Floyd Cramer - Biography
Nashville session pianist Floyd Cramer assumed both an integral role in the sound and feel of innumerable country hits while also managing to top the charts several times as a soloist on his records. As a cast member of Shreveport’s KWKH Louisiana Hayride, he accompanied some of the genre’s most legendary talents, playing live dates with Hank Williams Sr., Elvis Presley, Lefty Frizzell and Jim Reeves. Years before he arrived in Nashville. Presley even asked Cramer to join his touring band, but when the pianist opted to remain in Nashville’s studio, the King regularly used him on his records instead, from 1955 on “Heartbreak Hotel” to the 1968 “U.S. Male” session. Cramer’s unique “slip note” style—achieved when a pair of notes were hit in close sequence, resulting in a deftly synchronized segue that created a distinctive slurred sound—lent valuable atmosphere and color to any song, but was particularly well suited to ballads. From rock & roll to country to pop, Cramer’s keyboard work made him one of the most in-demand studio players of the mid-20th century.
Born October 27, 1933 in Campti, Louisiana and raised in small-town Huttig, Arkansas, Cramer’s parents bought a piano when the boy was just five years old and Cramer taught himself to play, strictly by ear. By high school, he was featured at local dances and, after graduating in 1951, headed straight for Shreveport and landed a job at the Louisiana Hayride. A better gig would be hard to imagine—known as the “Cradle of the Stars,” Hayride cast members at the time included Hank Williams Sr. (recently fired from the Grand Ole Opry), The Maddox Brothers & Rose, Webb Pierce, Jim Reeves, Faron Young, Johnny Horton and a host of others, along with visits from every major touring country star of the day. Between the weekend broadcast, Hayride artists also barnstormed through the South on weekday package tours, and Cramer gained a trove of invaluable and virtually non-stop bandstand experience.
During this period, Cramer also began traveling to Nashville for session work, where he came to the notice of legendary guitarist and RCA A&R man, Chet Atkins. In 1955, Cramer relocated to Nashville and made his Grand Ole Opry debut, eventually becoming a fixture at RCA’s fabled Studio B. He had first recorded in 1953 for Diane Records, resulting in one single, “Dancin’ Diane” backed with “Little Brown Jug,” and Cramer’s first album, released by MGM in 1957, was titled That Honky Tonk Piano. Cramer was already edging into new musical territory and signed next to RCA, and his groovy 1958 single “Flip, Flop & Bop” visited the pop charts. But it was 1960s melancholy instrumental “Last Date” that really hit big, showcasing his slip-note style and climbing to #3 on the pop chart and reaching the country Top 15. His 1961 follow-up, “On the Rebound,” did just as well in America and also topped the British charts, and Cramer’s next single—a version of the Bob Wills’ classic “San Antonio Rose”—crashed both the pop and country Top Ten. Cramer’s Class of 1965 album, where he interpreted the year’s top hits, became an annual series of similar releases that ran up until his Class of 1974 final edition.

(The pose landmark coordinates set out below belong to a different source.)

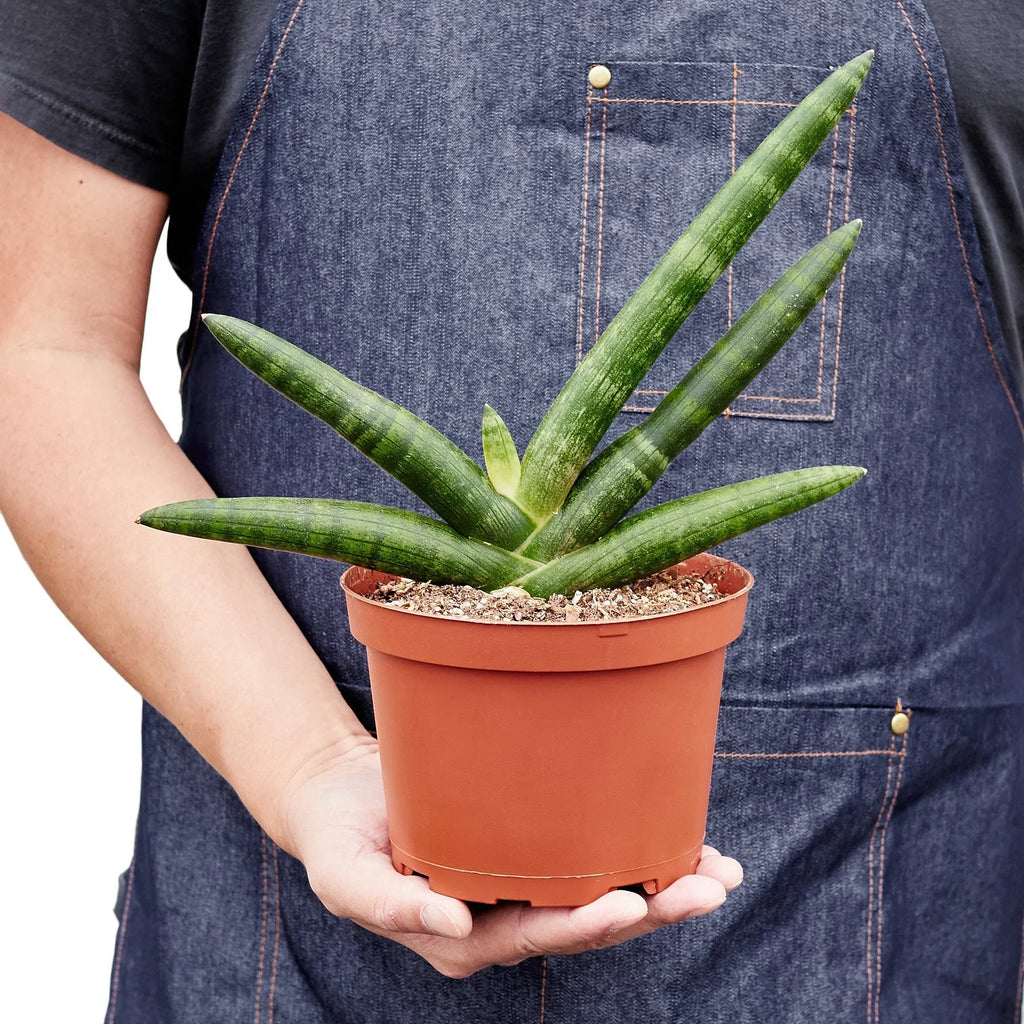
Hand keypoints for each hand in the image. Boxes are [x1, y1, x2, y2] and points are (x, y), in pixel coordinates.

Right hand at [282, 735, 742, 977]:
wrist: (343, 797)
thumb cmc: (340, 840)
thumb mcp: (346, 877)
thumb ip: (393, 904)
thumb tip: (455, 923)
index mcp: (466, 937)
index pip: (536, 936)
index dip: (584, 925)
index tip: (629, 904)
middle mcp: (505, 917)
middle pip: (587, 920)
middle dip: (652, 909)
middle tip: (708, 887)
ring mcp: (522, 883)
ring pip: (601, 892)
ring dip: (662, 885)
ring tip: (719, 870)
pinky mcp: (531, 846)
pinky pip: (589, 854)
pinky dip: (636, 847)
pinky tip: (680, 838)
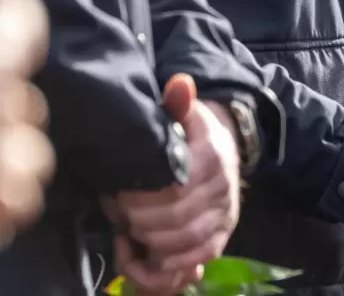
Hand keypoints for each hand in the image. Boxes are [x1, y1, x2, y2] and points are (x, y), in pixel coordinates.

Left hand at [104, 74, 239, 294]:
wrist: (227, 146)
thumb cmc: (195, 132)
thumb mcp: (187, 112)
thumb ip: (179, 101)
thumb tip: (179, 83)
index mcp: (211, 158)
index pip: (173, 189)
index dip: (139, 198)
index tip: (117, 194)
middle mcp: (222, 189)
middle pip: (175, 219)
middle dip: (139, 220)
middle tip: (117, 211)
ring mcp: (225, 213)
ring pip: (185, 241)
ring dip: (150, 240)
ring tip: (129, 229)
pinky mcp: (222, 232)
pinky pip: (199, 255)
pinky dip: (171, 260)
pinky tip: (147, 251)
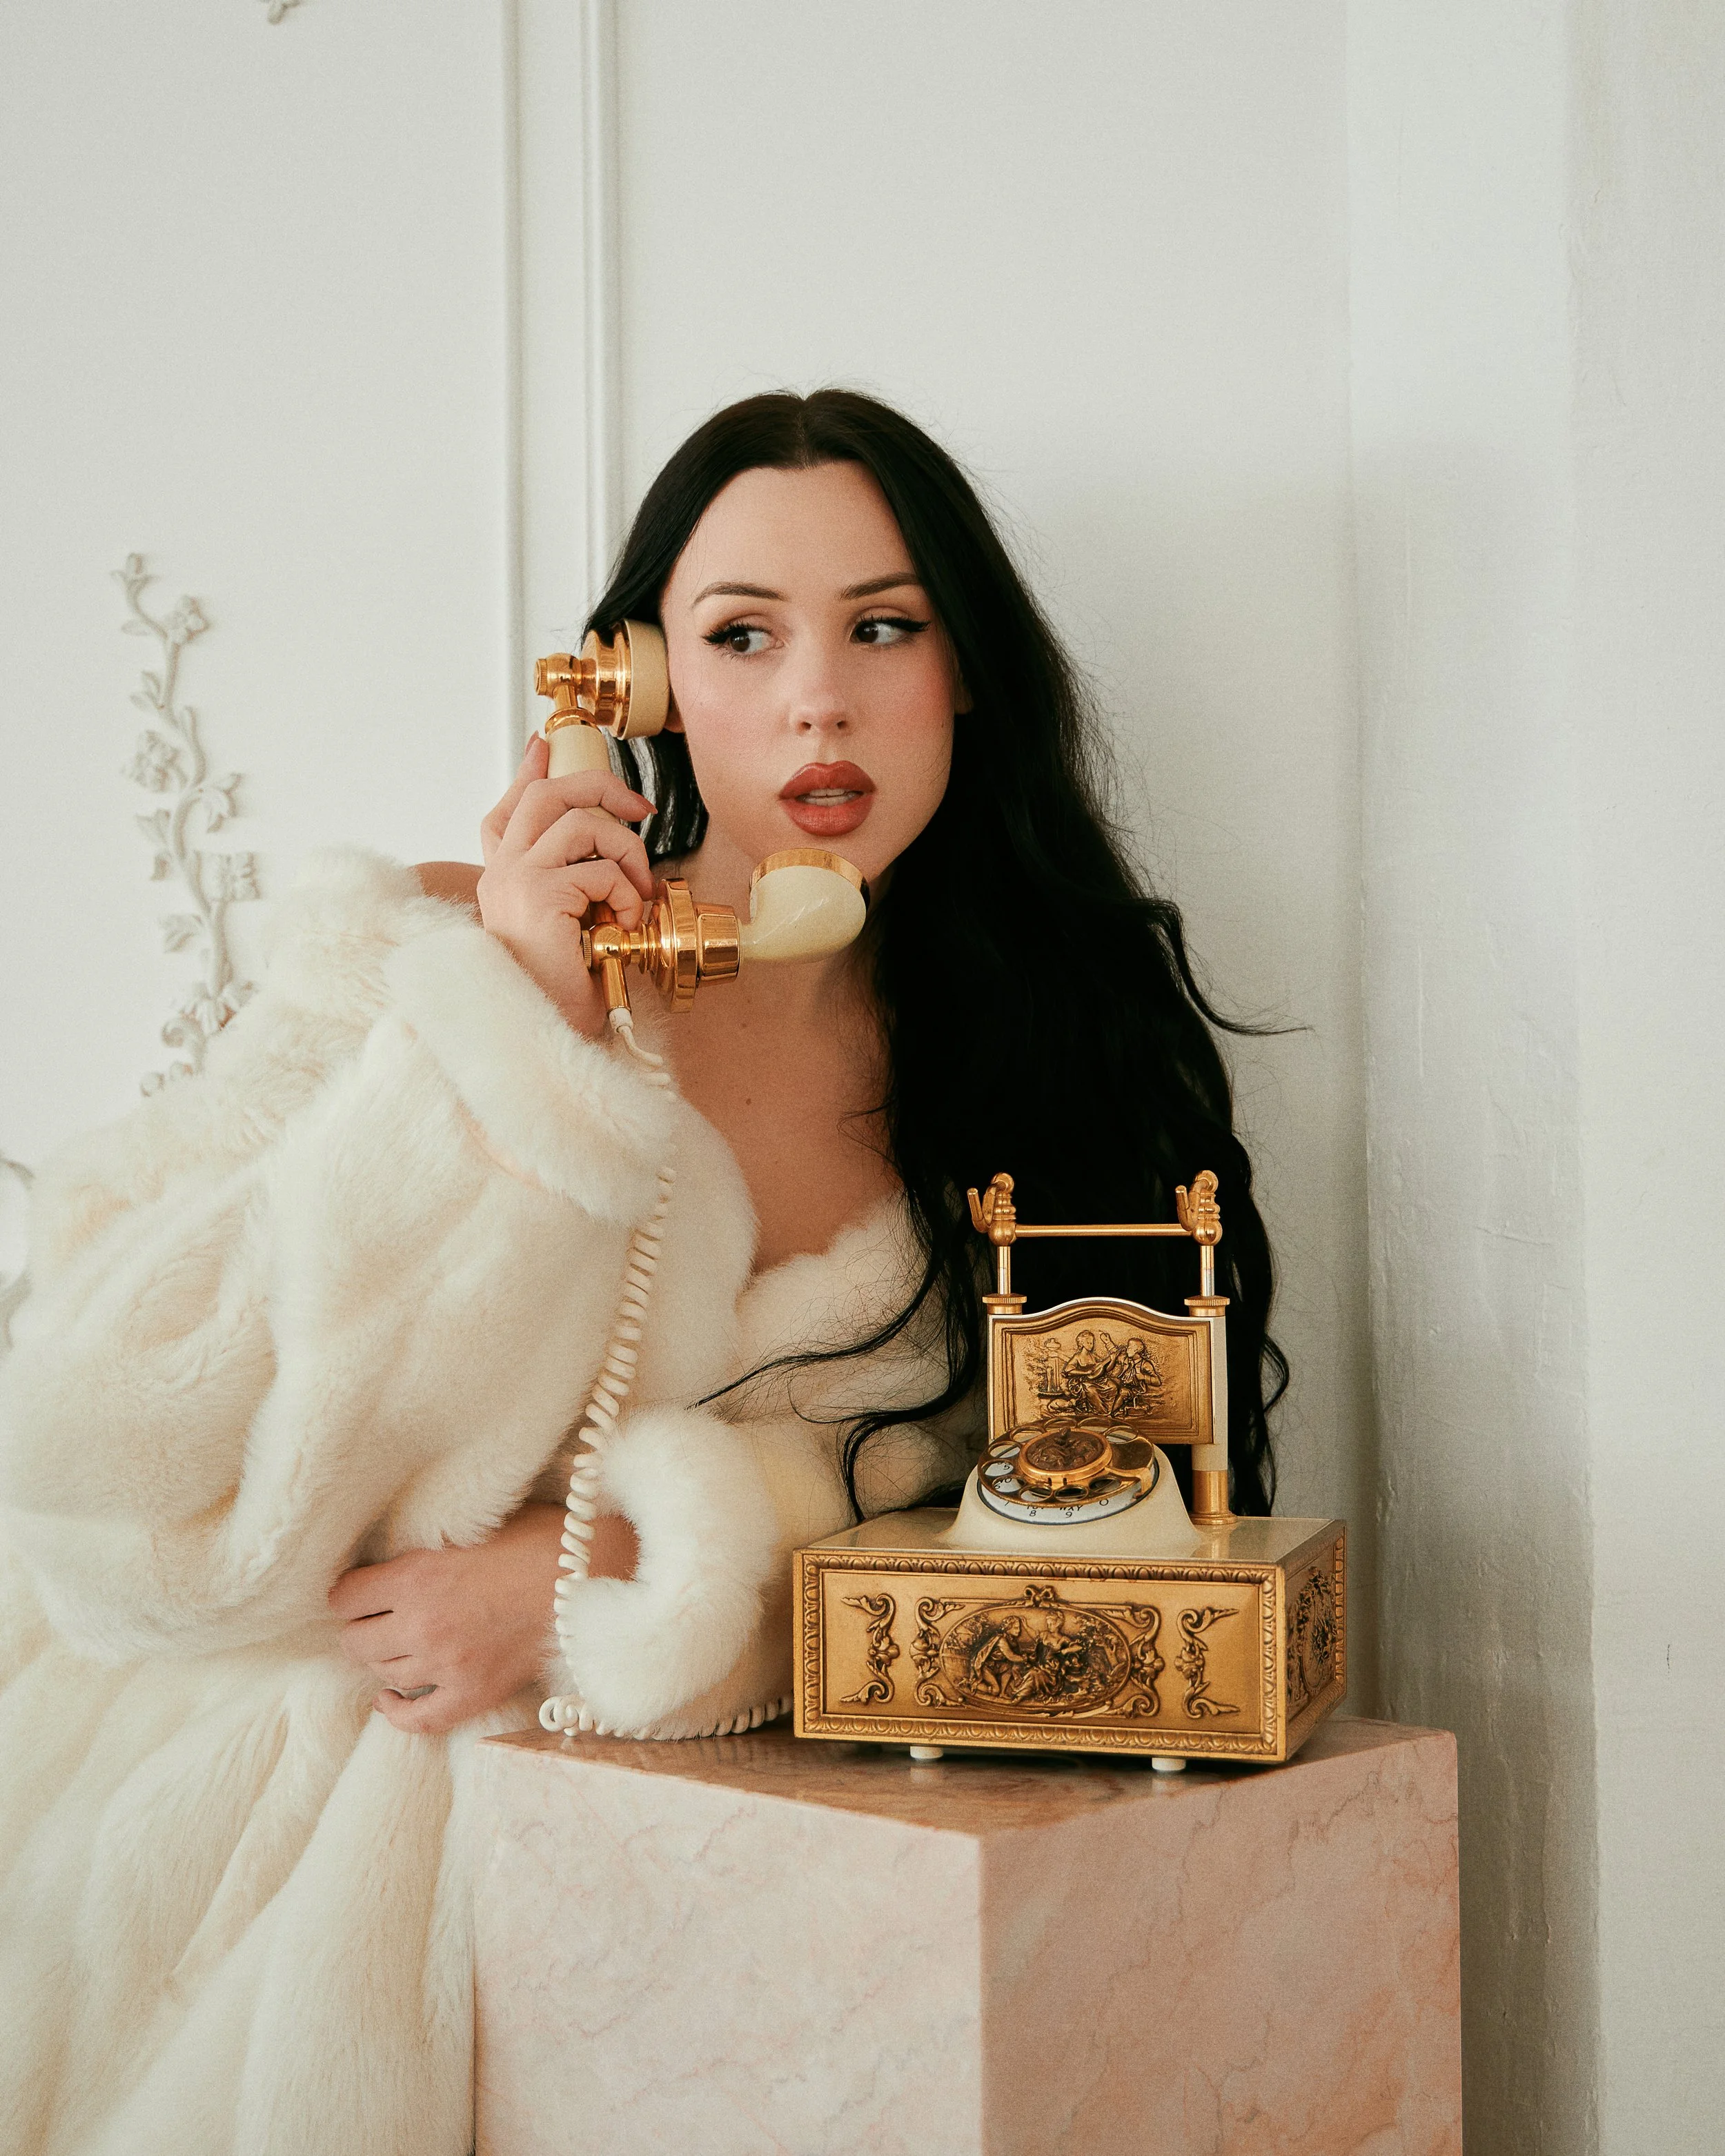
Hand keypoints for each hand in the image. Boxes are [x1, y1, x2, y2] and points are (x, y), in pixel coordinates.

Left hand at [329, 1502, 639, 1735]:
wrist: (591, 1579)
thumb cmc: (541, 1539)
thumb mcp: (477, 1522)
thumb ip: (434, 1540)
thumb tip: (404, 1544)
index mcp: (417, 1576)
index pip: (344, 1597)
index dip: (349, 1593)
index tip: (360, 1590)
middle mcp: (422, 1624)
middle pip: (355, 1640)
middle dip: (361, 1627)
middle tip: (377, 1618)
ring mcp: (446, 1664)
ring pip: (382, 1673)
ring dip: (383, 1658)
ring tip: (395, 1644)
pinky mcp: (472, 1693)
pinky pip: (417, 1718)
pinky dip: (396, 1711)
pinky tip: (388, 1698)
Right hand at [475, 735, 655, 1037]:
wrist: (548, 1038)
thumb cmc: (563, 994)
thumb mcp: (571, 929)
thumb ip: (576, 887)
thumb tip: (609, 859)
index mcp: (502, 880)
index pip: (506, 812)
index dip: (528, 774)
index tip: (544, 746)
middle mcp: (500, 874)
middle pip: (544, 795)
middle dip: (599, 786)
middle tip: (640, 808)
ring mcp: (514, 880)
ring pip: (580, 822)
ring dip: (626, 852)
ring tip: (636, 893)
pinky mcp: (538, 895)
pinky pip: (600, 868)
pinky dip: (628, 891)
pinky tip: (627, 923)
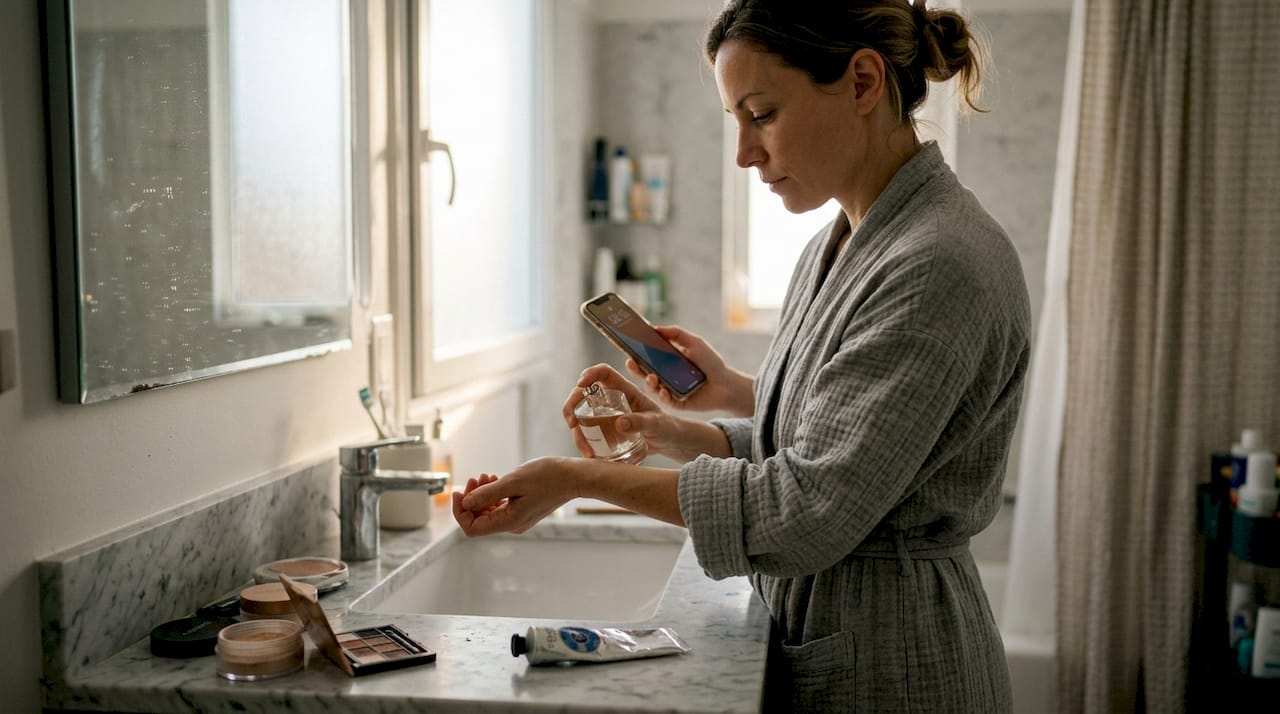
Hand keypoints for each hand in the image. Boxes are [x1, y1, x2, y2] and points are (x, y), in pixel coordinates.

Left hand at [451, 457, 578, 536]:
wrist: (574, 477)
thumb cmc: (548, 477)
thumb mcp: (513, 482)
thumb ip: (487, 494)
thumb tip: (465, 503)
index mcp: (509, 521)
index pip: (472, 528)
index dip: (460, 511)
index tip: (459, 491)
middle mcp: (512, 524)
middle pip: (478, 519)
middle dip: (472, 498)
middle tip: (478, 477)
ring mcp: (518, 518)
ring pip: (488, 511)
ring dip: (482, 494)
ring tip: (488, 475)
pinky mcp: (523, 510)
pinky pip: (500, 506)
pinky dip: (493, 493)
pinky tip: (496, 479)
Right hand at [562, 364, 729, 461]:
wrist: (669, 444)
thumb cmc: (667, 428)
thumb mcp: (657, 424)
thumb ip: (642, 422)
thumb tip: (620, 423)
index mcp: (625, 391)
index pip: (603, 373)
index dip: (589, 374)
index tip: (581, 384)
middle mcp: (612, 401)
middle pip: (582, 395)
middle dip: (571, 406)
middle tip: (572, 424)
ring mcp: (606, 416)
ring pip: (581, 417)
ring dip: (577, 432)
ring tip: (587, 451)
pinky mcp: (605, 432)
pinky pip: (587, 434)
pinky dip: (584, 444)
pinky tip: (591, 456)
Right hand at [625, 325, 754, 415]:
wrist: (727, 383)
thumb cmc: (711, 362)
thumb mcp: (694, 342)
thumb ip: (676, 333)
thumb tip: (654, 327)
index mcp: (667, 362)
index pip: (647, 357)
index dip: (636, 353)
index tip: (627, 347)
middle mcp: (665, 377)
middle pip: (644, 373)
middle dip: (635, 369)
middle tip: (630, 363)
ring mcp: (669, 391)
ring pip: (653, 388)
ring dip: (649, 383)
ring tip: (651, 377)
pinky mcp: (677, 404)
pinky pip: (666, 401)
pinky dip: (663, 395)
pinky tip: (664, 391)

During the late ’50s and early ’60s, Cramer became one of the key architects of the Chet Atkins-Owen Bradley masterminded “Nashville Sound,” a heavily orchestrated, pop-oriented middle-of-the-road approach which they had pioneered with Patsy Cline on “I Fall to Pieces” and “Crazy.” Also known as “Countrypolitan,” it would later serve as Atkins’ reaction—or, depending on one’s viewpoint, the antidote—to the kicking, volcanic honky-tonk of the Bakersfield Sound, and the style allowed singers like Ray Price to crossover to the pop audience with impressive success. But Cramer was no stick in the musical mud—he also made plenty of rock & roll and rockabilly dates with everyone from Duane Eddy to Carl Perkins to Buddy Holly to Janis Martin to The Collins Kids to Ronnie Hawkins, and he was equally comfortable working with such pop singers as Perry Como and Johnnie Ray. Cramer’s remarkable flexibility came naturally: “Music is emotion, mood, regardless of what you name it. I wouldn’t want to be pigeonholed as playing only country or pop,” he said.
All the while, Cramer was contributing, non-stop, to records by country stars like Ernest Tubb, Porter Wagoner, Johnny Cash and literally just about anybody in Nashville. Cramer’s own output, from Keyboard Kick Band (1977) to Just Me and My Piano (1988) enjoyed respectable sales; in 1979 Cramer’s “My Blue Eyes” won a Grammy for Best Country Instrumental.
Diagnosed with lung cancer, Cramer died on December 31, 1997, but was hardly a forgotten man—in 2003, he was posthumously inducted into the Country Music Hall of Fame, as well as the Rock & Roll Hall of Fame’s “Sideman” category.